Selecionador nacional concedeu uma entrevista à RTP Notícias, onde abordou vários aspetos da Seleção portuguesa.
Roberto Martínez e os objetivos no Mundial
“Chegar a Nova Iorque a19 de julho [dia da final] é o nosso sonho. É isso que está na mente de todos. Precisamos de trabalhar muito e estar preparados para momentos difíceis, mas o sonho da Seleção é esse, lutar contra a história”, começou por apontar o selecionador nacional, que não esconde a ambição no campeonato do mundo.
Martínez prosseguiu, com direito a superstição: “Em 2016 ganhámos o Europeu, em 1966 obtivemos o 3º lugar, a melhor classificação de sempre num Mundial, e em 2006 chegámos às meias-finais. Acredito que 2026 será o momento de Portugal atingir o que merece”.
“Há uma força especial de dar tudo neste Mundial, que é muito exigente. Ganhámos à Alemanha na Alemanha, ganhámos à Espanha. A equipa está preparada para fazer a diferença numa luta contra a história. Esta nossa geração é fantástica, temos vários capitães de grandes equipas mundiais, há uma enorme capacidade de liderança e experiência”, atirou, de seguida, o espanhol.
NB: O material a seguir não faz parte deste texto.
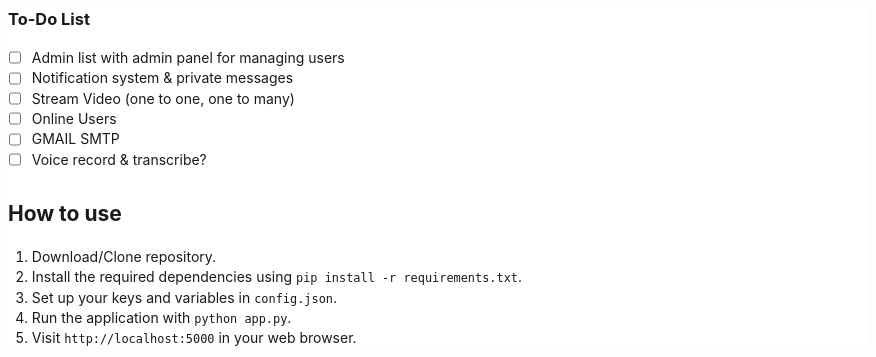 ### To-Do List

- [ ] Admin list with admin panel for managing users
- [ ] Notification system & private messages
- [ ] Stream Video (one to one, one to many)
- [ ] Online Users
- [ ] GMAIL SMTP
- [ ] Voice record & transcribe?

## How to use

1. Download/Clone repository.
2. Install the required dependencies using `pip install -r requirements.txt`.
3. Set up your keys and variables in `config.json`.
4. Run the application with `python app.py`.
5. Visit `http://localhost:5000` in your web browser.
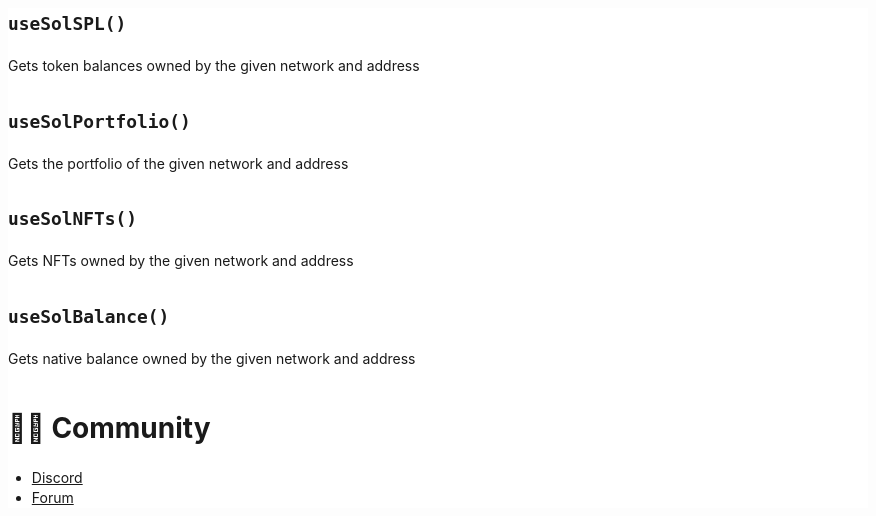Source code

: ## `useSolSPL()` 

Gets token balances owned by the given network and address


## `useSolPortfolio()` 

Gets the portfolio of the given network and address


## `useSolNFTs()` 

Gets NFTs owned by the given network and address


## `useSolBalance()` 

Gets native balance owned by the given network and address



# 🧙‍♂️ Community

- [Discord](https://discord.gg/moralis)
- [Forum](https://forum.moralis.io)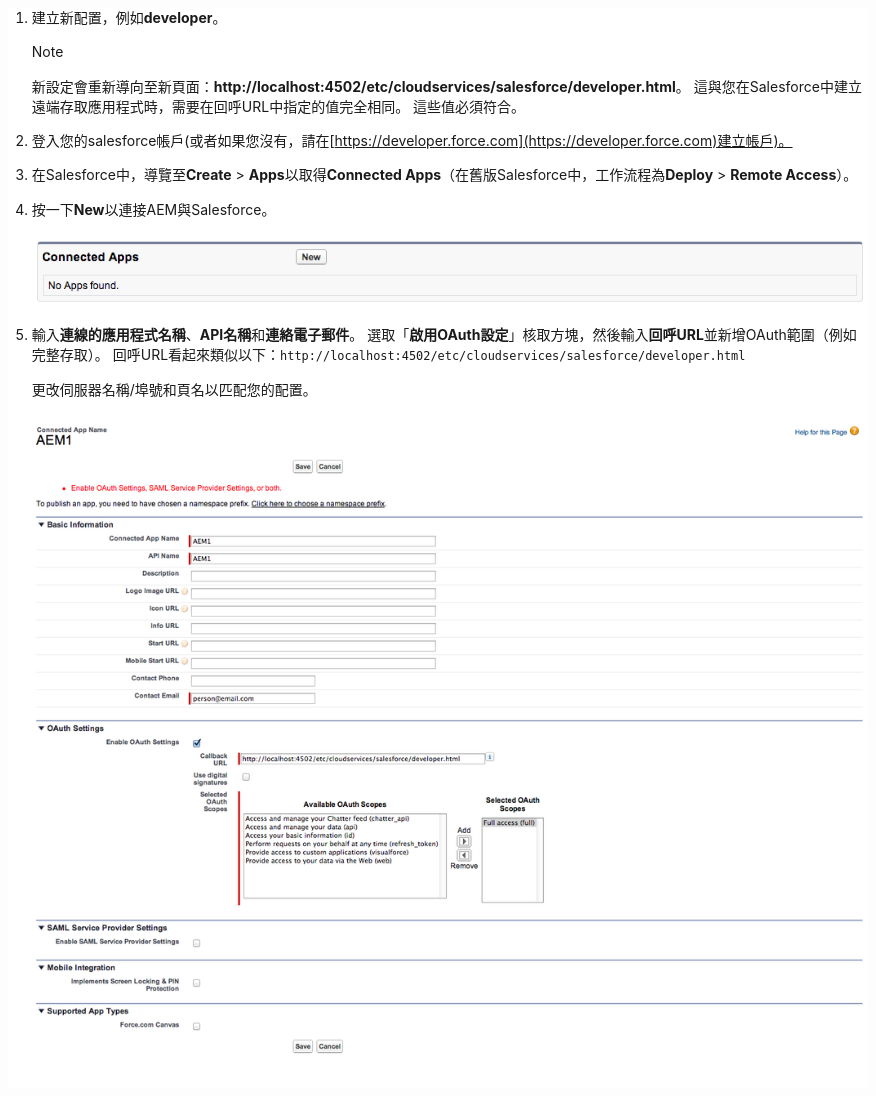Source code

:1. 建立新配置，例如&#x200B;**developer**。

   >[!NOTE]
   >
   >新設定會重新導向至新頁面：**http://localhost:4502/etc/cloudservices/salesforce/developer.html**。 這與您在Salesforce中建立遠端存取應用程式時，需要在回呼URL中指定的值完全相同。 這些值必須符合。

1. 登入您的salesforce帳戶(或者如果您沒有，請在[https://developer.force.com](https://developer.force.com)建立帳戶)。
1. 在Salesforce中，導覽至&#x200B;**Create** > **Apps**&#x200B;以取得&#x200B;**Connected Apps**（在舊版Salesforce中，工作流程為&#x200B;**Deploy** > **Remote Access**）。
1. 按一下&#x200B;**New**&#x200B;以連接AEM與Salesforce。

   ![chlimage_1-85](assets/chlimage_1-85.png)

1. 輸入&#x200B;**連線的應用程式名稱**、**API名稱**&#x200B;和&#x200B;**連絡電子郵件**。 選取「**啟用OAuth設定**」核取方塊，然後輸入&#x200B;**回呼URL**&#x200B;並新增OAuth範圍（例如完整存取）。 回呼URL看起來類似以下：`http://localhost:4502/etc/cloudservices/salesforce/developer.html`

   更改伺服器名稱/埠號和頁名以匹配您的配置。

   ![chlimage_1-86](assets/chlimage_1-86.png)
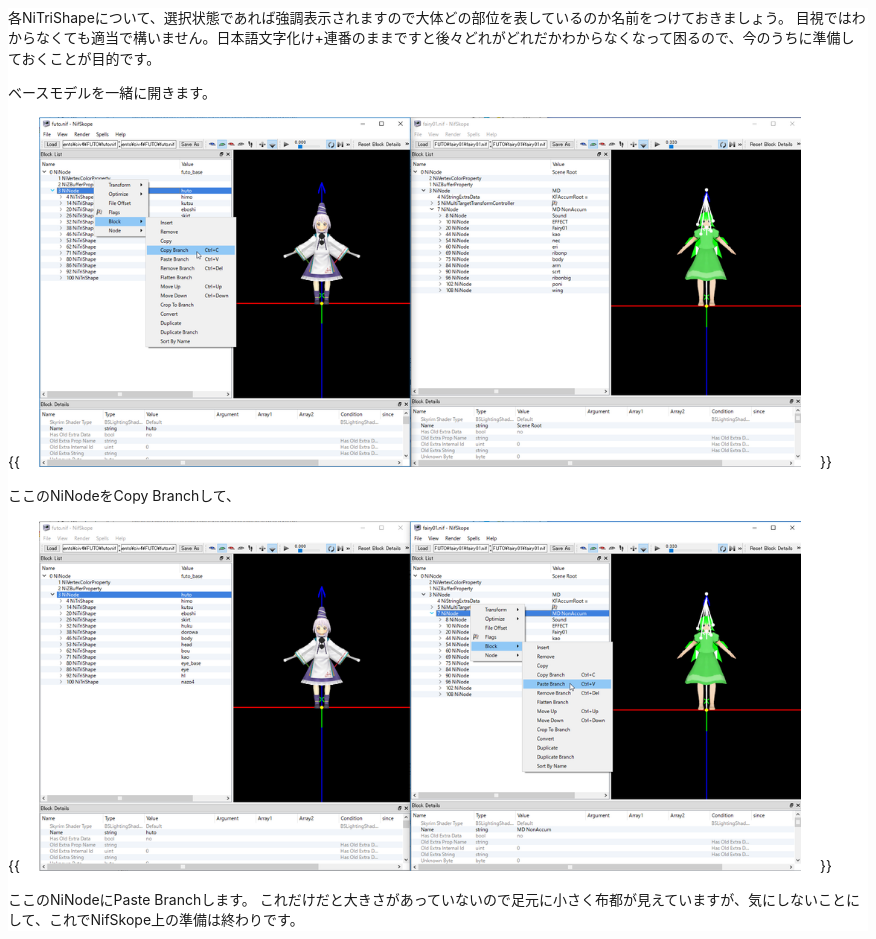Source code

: 各NiTriShapeについて、選択状態であれば強調表示されますので大体どの部位を表しているのか名前をつけておきましょう。
目視ではわからなくても適当で構いません。日本語文字化け+連番のままですと後々どれがどれだかわからなくなって困るので、今のうちに準備しておくことが目的です。

ベースモデルを一緒に開きます。

{{<img src="/img/nifskope1.png" width="800" height="350">}}

ここのNiNodeをCopy Branchして、

{{<img src="/img/nifskope2.png" width="800" height="350">}}

ここのNiNodeにPaste Branchします。
これだけだと大きさがあっていないので足元に小さく布都が見えていますが、気にしないことにして、これでNifSkope上の準備は終わりです。
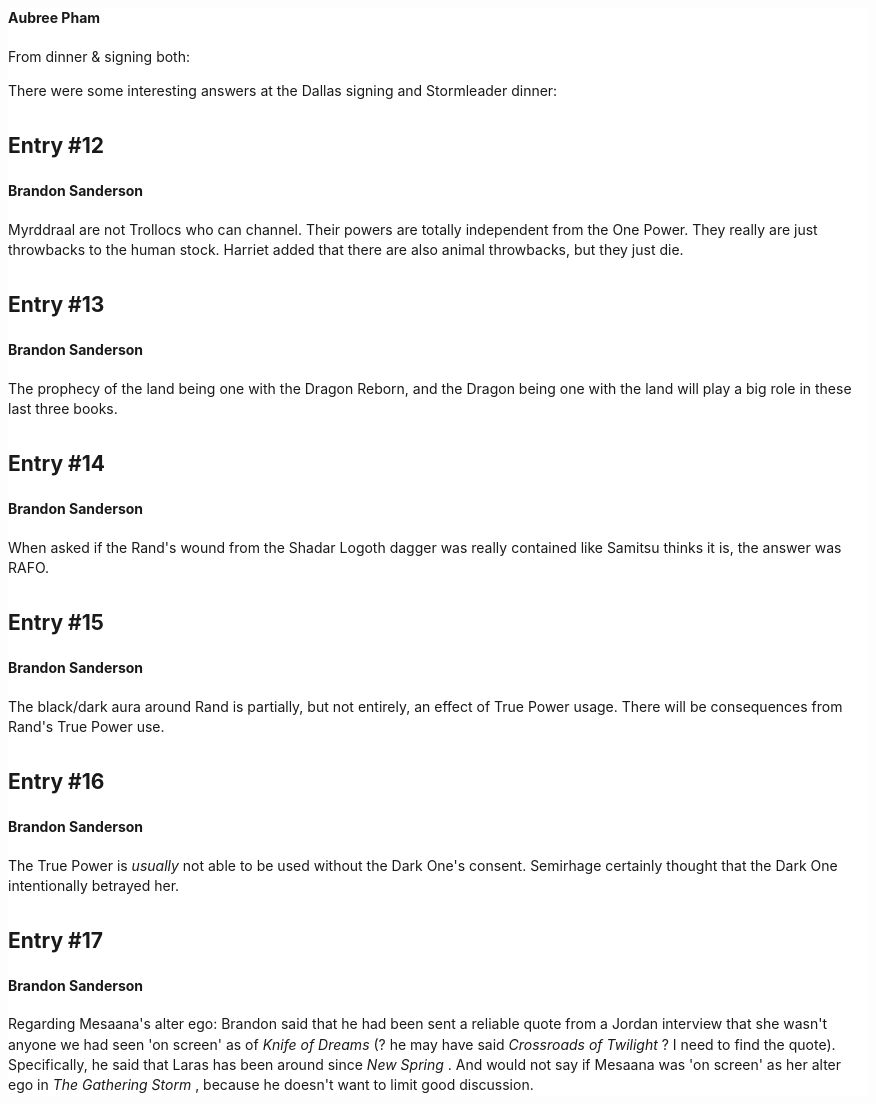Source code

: #### Aubree Pham

From dinner & signing both:

There were some interesting answers at the Dallas signing and Stormleader dinner:

## Entry #12

#### Brandon Sanderson

Myrddraal are not Trollocs who can channel. Their powers are totally independent from the One Power. They really are just throwbacks to the human stock. Harriet added that there are also animal throwbacks, but they just die.

## Entry #13

#### Brandon Sanderson

The prophecy of the land being one with the Dragon Reborn, and the Dragon being one with the land will play a big role in these last three books.

## Entry #14

#### Brandon Sanderson

When asked if the Rand's wound from the Shadar Logoth dagger was really contained like Samitsu thinks it is, the answer was RAFO.

## Entry #15

#### Brandon Sanderson

The black/dark aura around Rand is partially, but not entirely, an effect of True Power usage. There will be consequences from Rand's True Power use.

## Entry #16

#### Brandon Sanderson

The True Power is
*usually*
not able to be used without the Dark One's consent. Semirhage certainly thought that the Dark One intentionally betrayed her.

## Entry #17

#### Brandon Sanderson

Regarding Mesaana's alter ego: Brandon said that he had been sent a reliable quote from a Jordan interview that she wasn't anyone we had seen 'on screen' as of
*Knife of Dreams*
(? he may have said
*Crossroads of Twilight*
? I need to find the quote). Specifically, he said that Laras has been around since
*New Spring*
. And would not say if Mesaana was 'on screen' as her alter ego in
*The Gathering Storm*
, because he doesn't want to limit good discussion.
Depois, o selecionador abordou a ideia de o grupo ser fácil: “Nada disso, essa ideia é muito perigosa. O nível de exigência é muito elevado e precisamos de igualar o nível emotivo de quem chega ao Mundial pela primeira vez. O Congo e o Uzbequistão chegam super motivados, enquanto a Colômbia era a melhor equipa dentro do segundo pote, com grandes jogadores como Luis Suárez e Luis Díaz. A dificuldade é enorme”.
Roberto Martínez esclareceu, depois, as dúvidas na baliza, no seguimento de ter convocado quatro guardiões: “O Diogo Costa é o número 1. Ser campeão como capitão de uma equipa como o FC Porto ajudou-o a crescer imenso. Depois, para nós o Rui Silva e o José Sá estão ao mesmo nível. Como temos de gerir a carga dos treinos intensos com muita finalização levamos o Ricardo Velho, que mostrou muita energia e vontade de ajudar no estágio”.
Números de Ronaldo
“Não há muitos pontas de lança com 25 golos nos últimos 30 jogos na seleção. É um jogador com o último movimento na área, enorme capacidade de finalização, de pressão para condicionar os centrais adversários e abrir espaços para os companheiros. Tem fome de ganhar e foca-se sempre em ser o melhor dentro do espaço da seleção”, atirou o treinador da Seleção, sobre o capitão, Cristiano Ronaldo.
Depois, Martínez fez questão de destacar outros nomes que podem fazer a diferença: “É difícil encontrar um lateral esquerdo melhor do que Nuno Mendes. É muito completo e atravessa o melhor momento da carreira. O PSG está a jogar a um nível fantástico na Champions, com Vitinha e João Neves. O Rúben Neves, apesar de estar num país mais distante, está a crescer imenso e a ter um papel muito importante. O Samu Costa chega com frescura, Matheus Nunes com bastantes minutos numa grande equipa como o City, o Bruno Fernandes conquista todos os títulos individuais na Premier League, onde também brilha o Bernardo Silva. Há que estruturar a liberdade do jogador, com o talento individual a conseguir dar equilíbrio”.
A memória de Diogo Jota
A terminar, Roberto Martínez recordou o momento trágico para todos os portugueses: “O acidente de Diogo Jota foi traumático. Tenho um sorriso ao falar dele pela sua força de acreditar naquilo em que podemos sonhar. É uma luz que continua a fazer parte da Seleção e nos dá a responsabilidade de darmos tudo para vencermos o Mundial, como era o sonho dele”.
“Gosto muito de fado, oiço Mariza e Sara Correia. Aliás, há muito de fado no futebol. Aprender a música, bem como a língua e a cultura do país, ajuda-me a perceber melhor os jogadores”, rematou o selecionador nacional, em entrevista à RTP Notícias.